▶ [Selection]
Visual SLAM algorithm in dynamic environment based on deep learning
Abstract
Purpose
This paper proposes a self-supervised monocular depth estimation algorithm under multiple constraints, which can generate the corresponding depth map end-to-end based on RGB images. On this basis, based on the traditional visual simultaneous localisation and mapping (VSLAM) framework, a dynamic object detection framework based on deep learning is introduced, and dynamic objects in the scene are culled during mapping.
Design/methodology/approach
Typical SLAM algorithms or data sets assume a static environment and do not consider the potential consequences of accidentally adding dynamic objects to a 3D map. This shortcoming limits the applicability of VSLAM in many practical cases, such as long-term mapping. In light of the aforementioned considerations, this paper presents a self-supervised monocular depth estimation algorithm based on deep learning. Furthermore, this paper introduces the YOLOv5 dynamic detection framework into the traditional ORBSLAM2 algorithm for the purpose of removing dynamic objects.

▶ [Data]
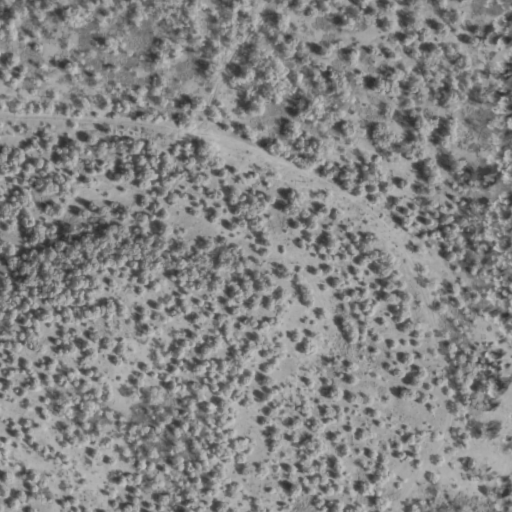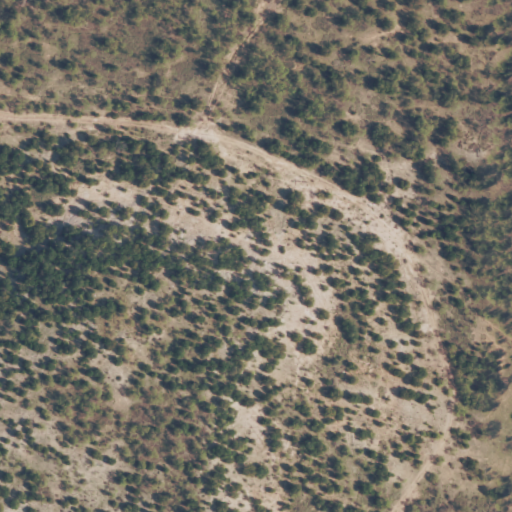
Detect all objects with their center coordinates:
road: (390, 249)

▶ [Tasks]
1) Summarize the abstract on visual SLAM in dynamic environments in two sentences.
2) Carry on the abstract on visual SLAM in dynamic environments from where it stops.

▶ [Outputs in order]
1) Because typical SLAM algorithms and data sets assume a static environment, dynamic objects can end up in 3D maps, which limits visual SLAM in practical cases such as long-term mapping. To address this, the paper proposes a self-supervised monocular depth estimation algorithm based on deep learning that generates depth maps end-to-end from RGB images, and it adds the YOLOv5 dynamic detection framework to the traditional ORBSLAM2 algorithm so that dynamic objects are removed during mapping.

2)
Findings
Compared with Dyna-SLAM, the algorithm proposed in this paper reduces the error by about 13%, and compared with ORB-SLAM2 by about 54.9%. In addition, the algorithm in this paper can process a single frame of image at a speed of 15–20 FPS on GeForce RTX 2080s, far exceeding Dyna-SLAM in real-time performance.
Originality/value
This paper proposes a VSLAM algorithm that can be applied to dynamic environments. The algorithm consists of a self-supervised monocular depth estimation part under multiple constraints and the introduction of a dynamic object detection framework based on YOLOv5.
Keywords
Acknowledgements
This work is supported in part by the National Natural Science Foundation of China under Grant 62173032, in part by Guangdong Basic and Applied Basic Research Foundation Grant 2022A1515140109, Grant BK22BF005.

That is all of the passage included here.